The plaudits are coming out in some circles over a “compromise affordable housing” proposal by Pittsburgh City Councilor Erika Strassburger.
Hold the applause, please.
As the Post-Gazette reports it, the Strassburger “compromise” bill would maintain the basic structure of Mayor Ed Gainey’s “inclusionary zoning” proposal, “including certain bonuses for hitting affordability benchmarks, with one very important distinction: It’ll be voluntary for developers to participate in the program, not mandatory.”
As a P-G editorial explains:
“This means that if a developer of a residential project of 20 or more units sets aside at least 10 percent for households below 80 percent area median income, the company would receive relief from other zoning restrictions, such as height limits. It’s a way of encouraging and rewarding building mixed-income developments that recognizes that doing so is costly.

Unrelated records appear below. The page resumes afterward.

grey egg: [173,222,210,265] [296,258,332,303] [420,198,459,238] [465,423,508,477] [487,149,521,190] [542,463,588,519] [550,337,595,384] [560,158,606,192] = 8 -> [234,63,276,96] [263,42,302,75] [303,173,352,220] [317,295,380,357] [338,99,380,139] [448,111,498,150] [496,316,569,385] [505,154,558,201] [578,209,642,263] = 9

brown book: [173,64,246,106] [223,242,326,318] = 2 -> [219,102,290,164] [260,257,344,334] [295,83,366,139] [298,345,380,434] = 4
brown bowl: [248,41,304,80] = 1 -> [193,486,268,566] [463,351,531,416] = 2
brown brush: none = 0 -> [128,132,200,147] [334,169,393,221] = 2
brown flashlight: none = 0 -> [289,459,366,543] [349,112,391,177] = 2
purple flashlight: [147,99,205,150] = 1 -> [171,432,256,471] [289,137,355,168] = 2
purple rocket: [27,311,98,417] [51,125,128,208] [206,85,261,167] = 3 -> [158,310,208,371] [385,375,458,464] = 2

However, if a developer does not wish to include affordable units, the company can still build, just within the normal limits.”
But, and at least on the surface, there appears to be a fatal legal flaw in this “compromise.”

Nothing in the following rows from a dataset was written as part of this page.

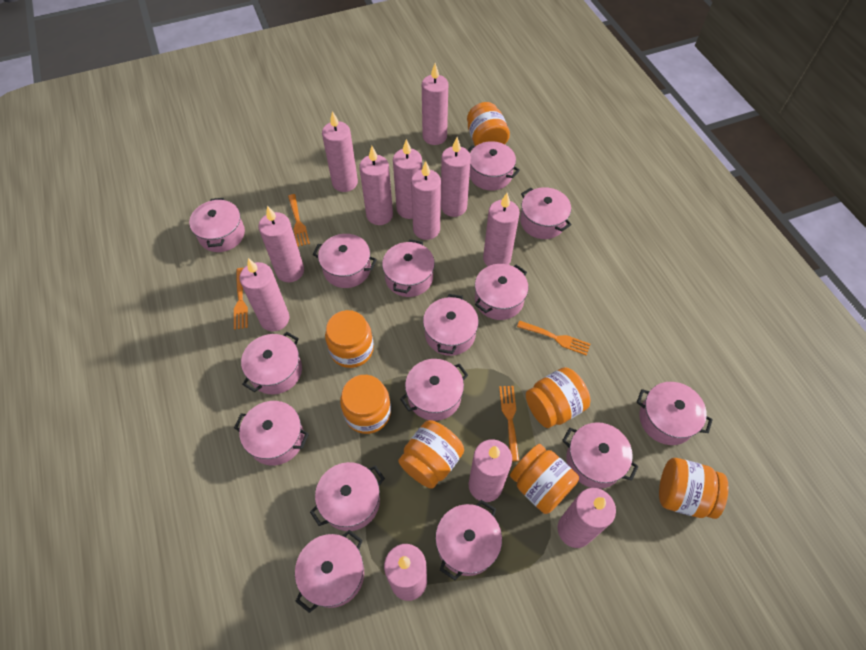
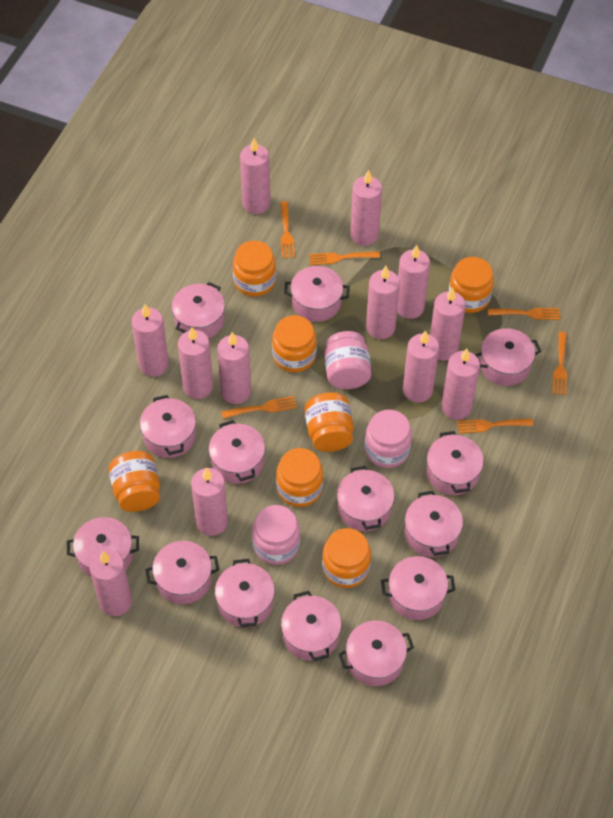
orange fork: [234,268,248,330] [288,194,310,247] [499,386,519,461] [517,321,590,356] = 4 -> [221,396,297,419] [280,201,295,258] [309,251,380,265] [457,419,534,433] [488,308,560,320] [552,332,567,395] = 6
pink jar: none = 0 -> [252,505,300,565] [325,331,372,389] [365,410,412,468] = 3
pink pot: [189,198,245,252] [234,401,309,466] [241,332,302,394] [295,530,364,613] [310,462,385,531] [313,234,377,288] [382,239,435,297] [400,359,468,421] [423,294,479,356] [435,500,502,580] [468,141,520,191] [475,264,528,320] [520,187,571,239] [562,422,639,489] [637,382,713,445] = 15 -> [67,517,139,577] [140,395,196,458] [145,541,219,604] [171,282,225,338] [209,420,265,484] [215,559,275,627] [281,591,342,661] [284,266,350,322] [337,466,395,531] [338,621,414,686] [381,556,455,620] [405,491,463,557] [426,431,484,495] [475,328,541,386] = 14

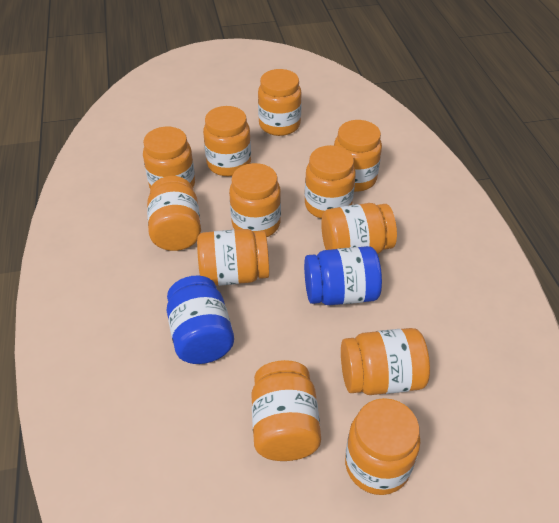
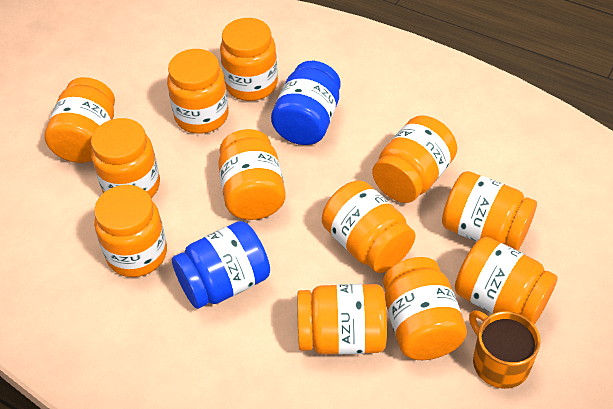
orange mug: none = 0 -> [469,310,540,389] = 1

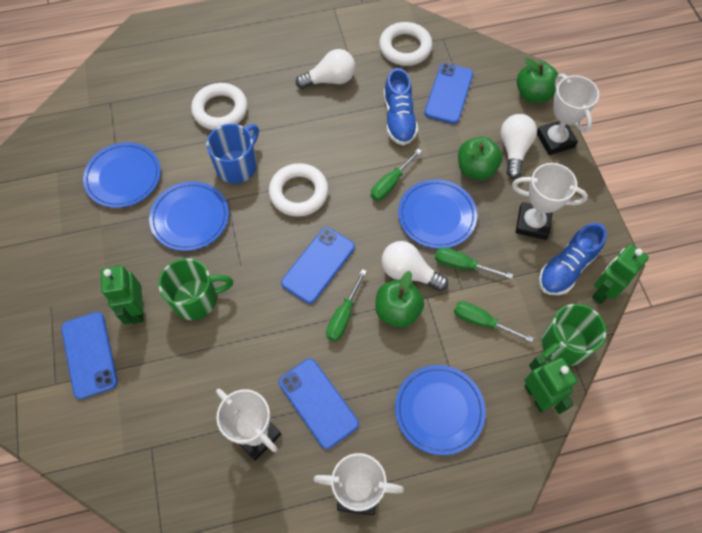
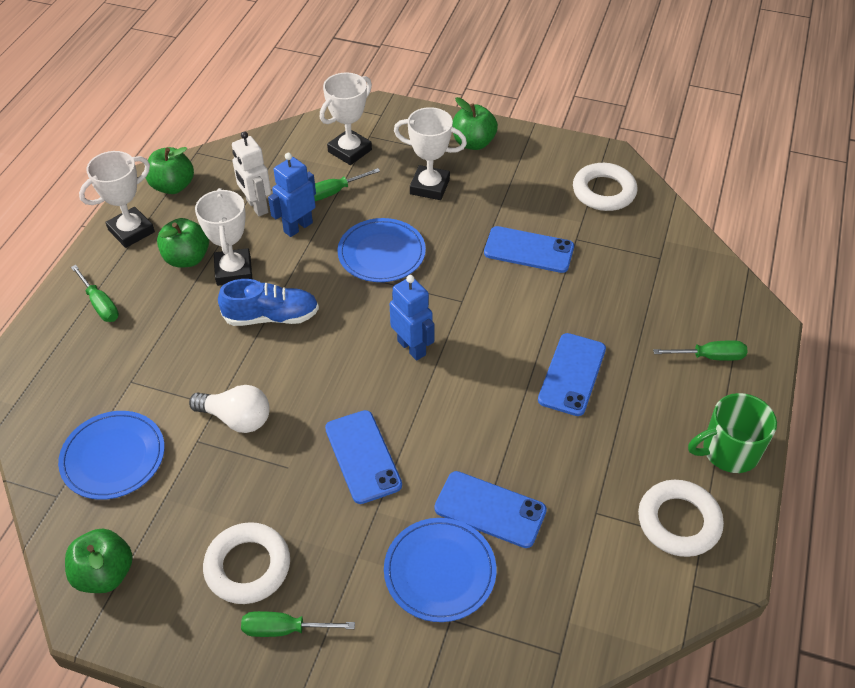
blue mug: [206,124,259,184] = 1 -> none = 0
blue plate: [83,142,161,208] [149,182,229,251] [395,365,486,455] [398,179,477,249] = 4 -> [58,411,165,500] [338,218,426,282] [384,518,496,622] = 3
blue robot: none = 0 -> [268,153,316,237] [390,275,435,361] = 2
blue shoe: [384,68,418,146] [539,223,607,295] = 2 -> [218,279,319,326] = 1
green apple: [375,271,424,328] [458,137,502,180] [517,57,558,103] = 3 -> [65,529,133,593] [146,147,194,194] [157,218,209,268] [452,97,498,150] = 4
green mug: [159,258,233,320] [542,304,606,366] = 2 -> [688,393,777,473] = 1
green robot: [101,265,144,324] [524,354,577,414] [592,244,649,304] = 3 -> none = 0
white light bulb: [296,49,355,89] [381,241,448,291] [500,114,537,178] = 3 -> [189,385,270,433] = 1
white robot: none = 0 -> [232,131,271,216] = 1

As the P-G editorial further notes:
“Under the original Gainey plan, the affordability benchmarks would have been mandates, meaning every 20-plus-unit project in the city would have been required to be mixed income,” thus further stifling “an already stagnant market for residential construction — which in turn, by keeping the supply of housing tight, would hurt overall affordability in Pittsburgh.”
Simply put, mandatory “inclusionary zoning” in pursuit of “affordable housing” leads to less housing at a higher cost.

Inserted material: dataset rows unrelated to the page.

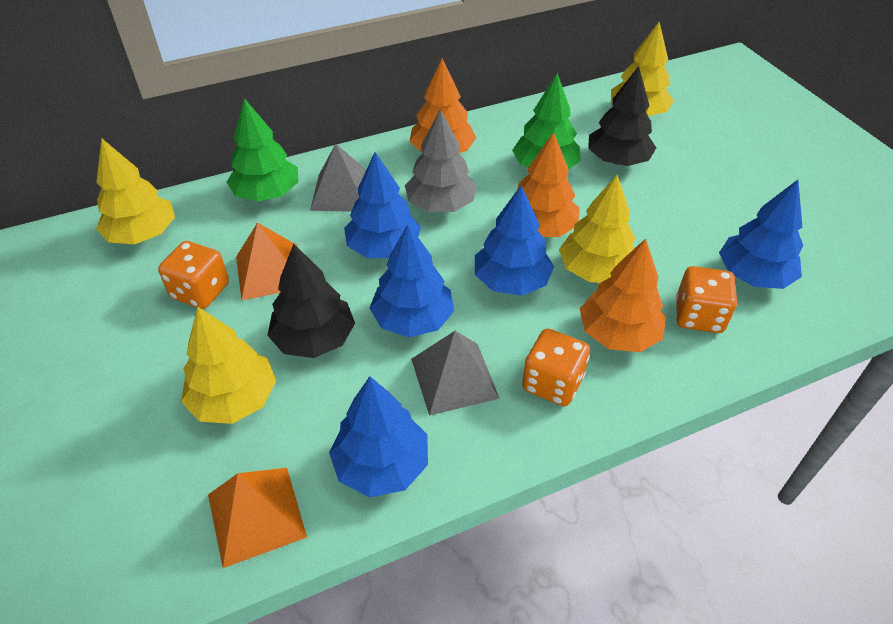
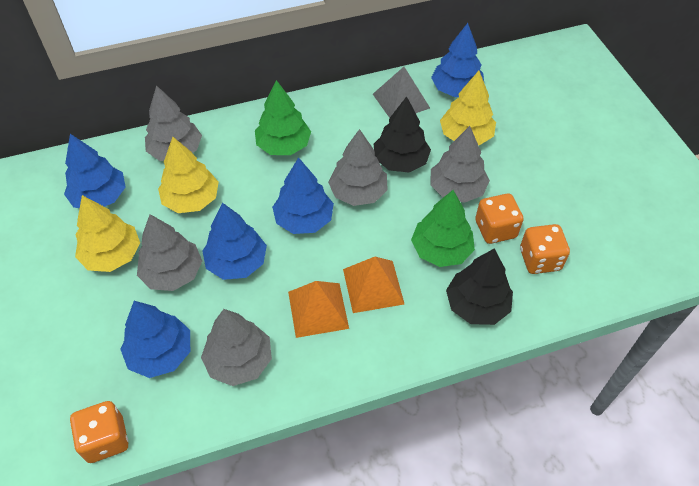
grey pyramid: [310,144,366,212] [411,331,500,416] = 2 -> [373,67,430,118] = 1
grey tree: [405,109,477,212] = 1 -> [137,214,202,291] [145,85,202,161] [201,309,272,386] [328,129,388,206] [430,126,490,203] = 5
orange tree: [409,58,476,153] [518,132,580,237] [580,239,666,352] = 3 -> none = 0
yellow tree: [96,138,175,244] [181,307,276,424] [559,175,635,282] [611,22,674,116] = 4 -> [75,195,140,272] [158,137,219,213] [440,71,496,145] = 3

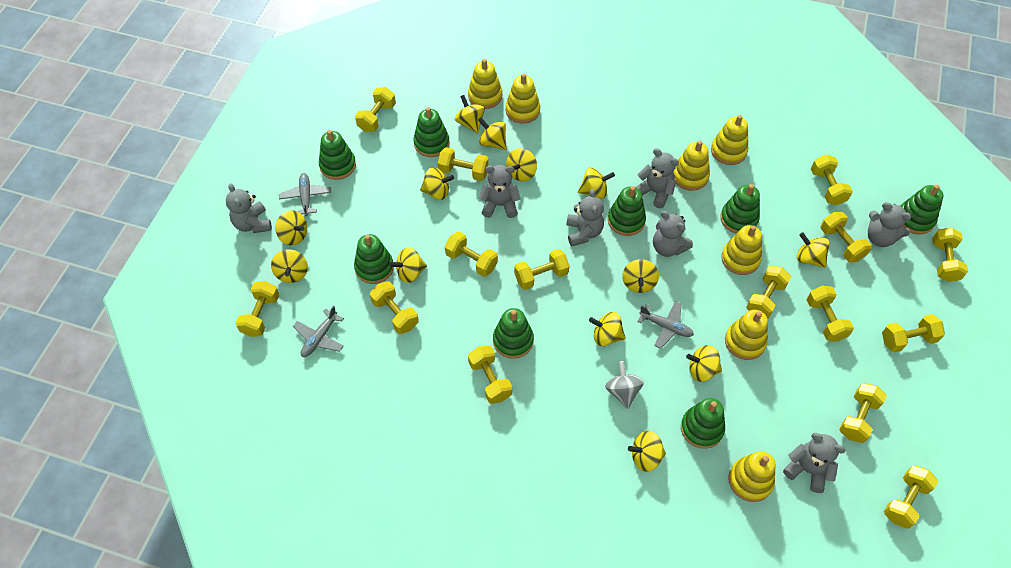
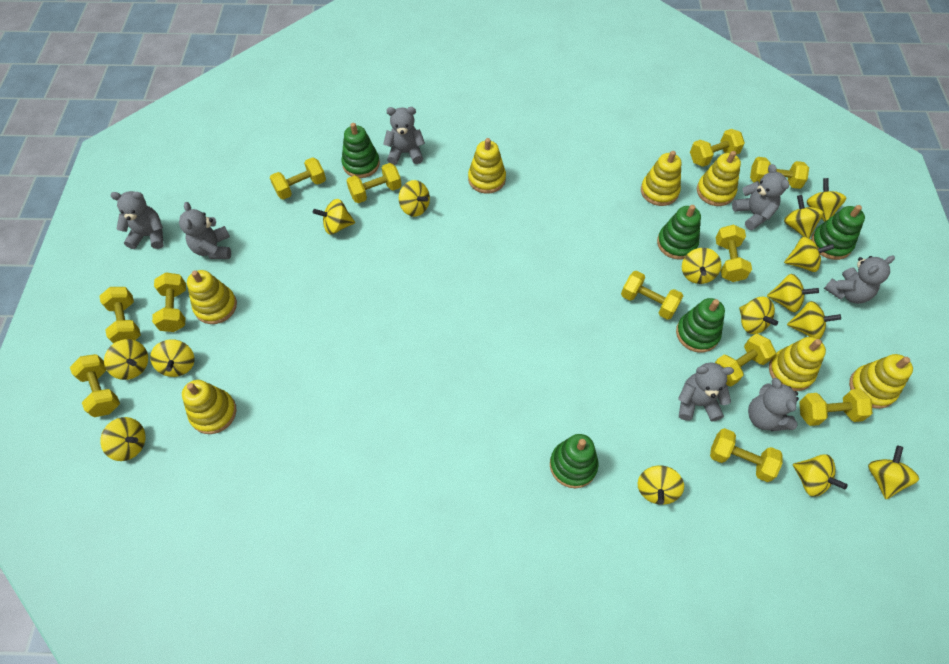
green stacking toy: [319,130,356,180] [354,234,394,284] [413,107,450,157] [493,308,534,359] [608,186,646,236] [681,398,725,449] [720,184,760,233] [901,185,944,235] = 8 -> [342,123,380,178] [550,434,598,488] [657,205,701,260] [676,298,725,353] [811,205,865,260] = 5
grey plane: [279,173,331,216] [293,306,344,357] [637,301,694,349] = 3 -> none = 0
grey spinning top: [605,361,644,409] = 1 -> none = 0
yellow dumbbell: [236,281,279,337] [355,87,396,132] [370,281,419,334] [438,147,489,181] [445,232,498,277] [468,345,512,404] [514,249,569,290] [746,266,791,319] [807,286,854,342] [811,154,853,205] [820,212,872,262] [839,383,887,443] [882,314,945,353] [884,465,938,529] [932,227,968,282] = 15 -> [70,354,120,417] [100,287,141,344] [152,272,186,332] [270,157,326,200] [346,163,402,203] [621,271,683,320] [690,129,745,167] [710,428,783,482] [715,334,776,387] [716,224,752,282] [750,157,809,189] [800,389,872,426] = 12
yellow spinning top: [271,249,308,283] [275,210,307,245] [389,247,427,283] [420,167,454,200] [455,95,485,134] [478,117,507,150] [506,148,537,181] [578,168,615,199] [589,312,626,346] [622,259,659,293] [628,431,666,472] [686,345,722,382] [797,232,830,268] = 13 -> [100,417,145,461] [104,339,148,380] [150,339,194,377] [313,199,355,235] [399,180,430,217] [638,466,684,505] [682,248,721,284] [739,297,778,334] [767,274,819,312] [784,195,824,238] [784,236,834,272] [787,301,841,339] [793,454,848,497] [807,178,846,222] [868,446,919,499] = 15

But here’s the potential legal hitch:
“The Strassburger amendment would keep existing [inclusionary zoning] mandates in place in neighborhoods like Lawrenceville, Polish Hill, Bloomfield and parts of Oakland. The voluntary policy would apply to the rest of the city,” the P-G says, calling it “a remarkable expansion of affordability incentives, which developers that already specialize in affordable and mixed-income projects should take advantage of.”
And equal treatment under the law becomes a dead letter. You can’t have developers in three neighborhoods and part of another expected to follow one deleterious restriction while those in all others have considerable wiggle room to mitigate their costs.
“Inclusionary zoning” has not worked in Lawrenceville, Polish Hill, Bloomfield and parts of Oakland. And the Strassburger “compromise” stands to make sure it never does. (Unless, that is, some brainiac hatches a plan to have taxpayers somehow subsidize developers in those areas in a warped effort to make them “whole” and their new housing “affordable.”)
The P-G notes that Mayor Gainey is adamantly opposed to the “compromise” measure; he wants his plan enacted as originally envisioned – citywide.
Mandatory “inclusionary zoning” citywide would be an unmitigated disaster, an onerous governor on much-needed, market-guided housing development.
But a Strassburger “compromise” that automatically consigns three neighborhoods and part of another to housing development purgatory, and likely in violation of equal treatment laws at that, is no “compromise” at all.
If Pittsburgh City Council is so hell-bent on using “inclusionary zoning” in pursuit of “affordable housing,” the program must be market-based — and that means voluntary – for all.